US-Präsident Donald Trump hat dem Iran erneut mit Angriffen gedroht. "Wir werden sie angreifen – und zwar sehr hart", sagte Trump am Mittwoch vor Journalisten im Weißen Haus. "Wir standen kurz vor einem Abkommen, aber sie halten uns hin, sie halten uns weiterhin zum Narren." Nachdem einer ihrer Hubschrauber abgeschossen wurde, hat die US-Armee in der Nacht Vergeltungsangriffe auf den Iran geflogen.

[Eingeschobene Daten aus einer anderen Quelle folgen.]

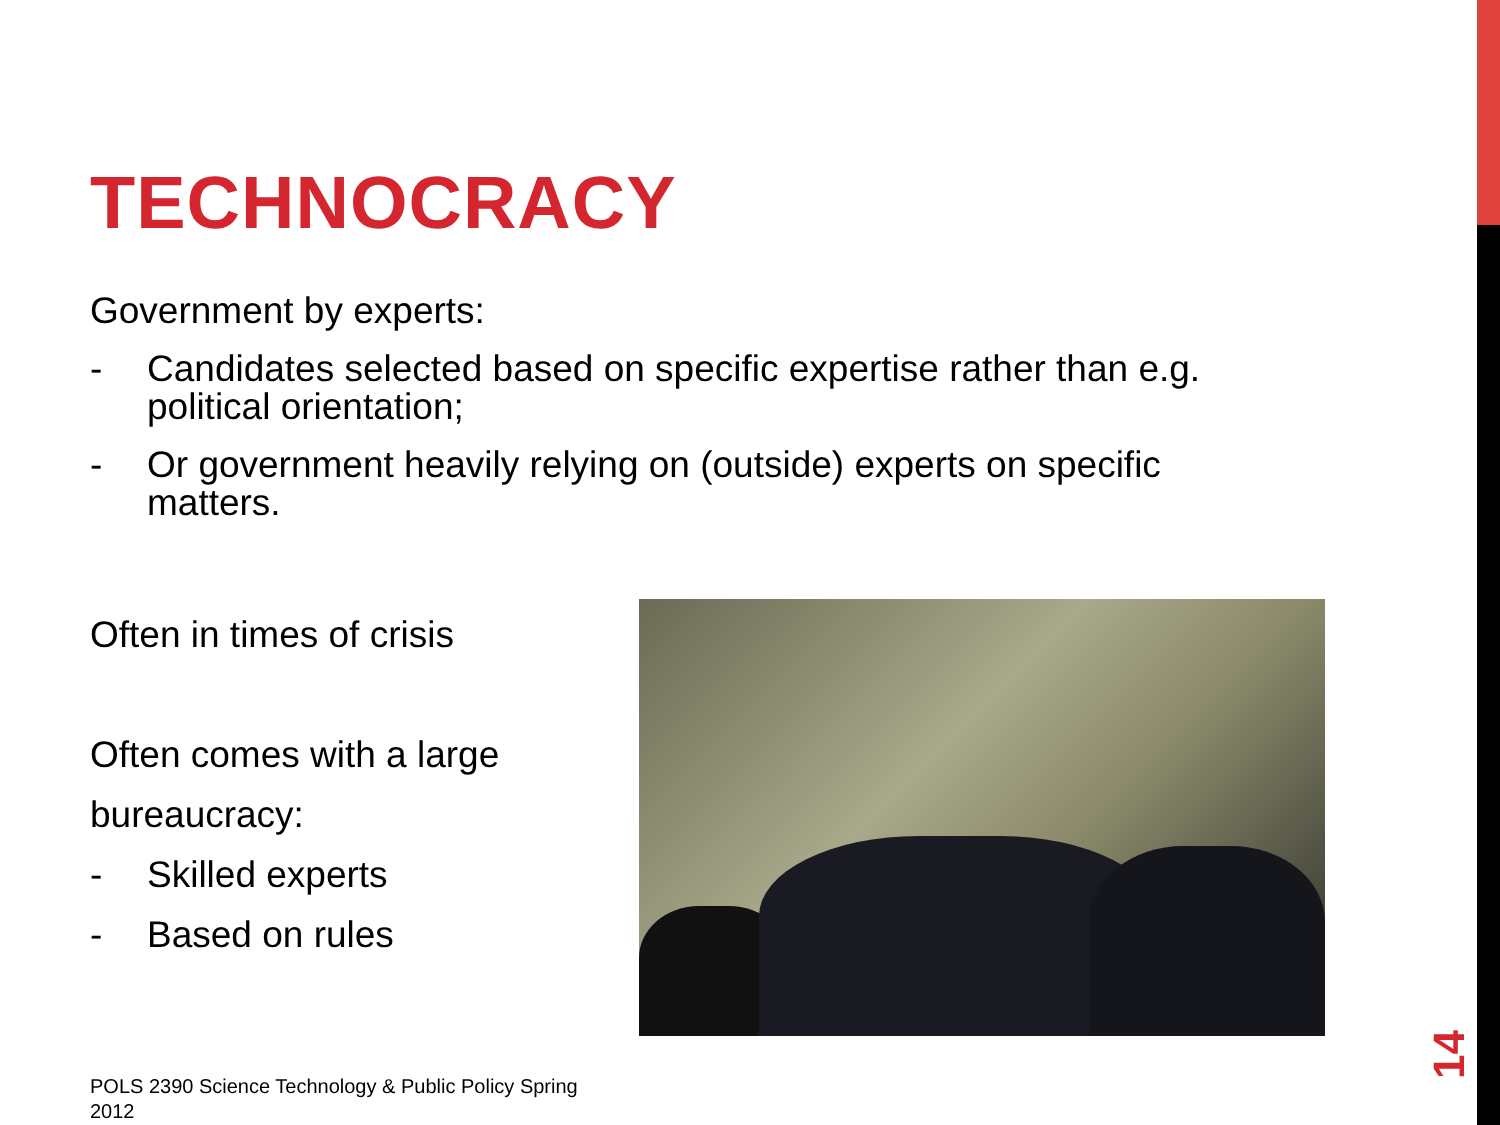TECHNOCRACY
Government by experts:
- Candidates selected based on specific expertise rather than e.g. political orientation;
- Or government heavily relying on (outside) experts on specific matters.
Often in times of crisis
Often comes with a large bureaucracy:
- Skilled experts
- Based on rules
POLS 2390 Science Technology & Public Policy Spring 2012
14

Laut Angaben der iranischen Revolutionsgarden wurde daraufhin ein US-Stützpunkt in Bahrain angegriffen. Sie drohen außerdem, bei weiteren Angriffen auf ihr Land noch "schärfer" zu reagieren. Seit dem 8. April gilt im Krieg, den die USA und Israel Ende Februar mit dem Iran begonnen haben, eine Waffenruhe. Diese ist aber sehr instabil. Die bisherigen diplomatischen Versuche, die Kämpfe dauerhaft zu beenden, haben noch zu keiner Einigung geführt.
Die Internationale Atomenergiebehörde (IAEA) fordert vom Iran, dass er seine Bestände an atomarem Material vollständig und "unverzüglich" offenlegt. Außerdem soll das Land der IAEA die Pläne seiner Nuklearanlagen übermitteln, heißt es in einer Resolution, die der Gouverneursrat der Organisation am Mittwoch beschlossen hat. Hintergrund ist die Sorge bei der IAEA, dass iranisches Atommaterial unkontrolliert weitergegeben worden sein könnte.
Der Text der Resolution wurde von Deutschland, Frankreich, Großbritannien und den USA gemeinsam eingebracht. Darin wird betont, es sei "essenziell und dringlich", dass der Iran die geforderten Informationen und Unterlagen "unverzüglich" liefert. Die IAEA will sicherstellen, dass es keine "Abzweigung nuklearer Materialien" gegeben hat. Laut diplomatischen Kreisen wurde die Resolution mit 21 von 35 Stimmen im Gouverneursrat angenommen.
Der Iran hat die Resolution kritisiert. Sie sei "kontraproduktiv" und könnte die Gespräche über ein Abkommen zur Beendigung des Iran-Kriegs behindern, sagte der iranische IAEA-Botschafter Resa Nadschafi. Seit Juni 2025 hat die IAEA keinen Zugang mehr zu den iranischen Atomanlagen. Damals hatten Israel und die USA Ziele im Iran angegriffen, die Kämpfe dauerten zwölf Tage. Dabei wurden auch iranische Atomanlagen getroffen.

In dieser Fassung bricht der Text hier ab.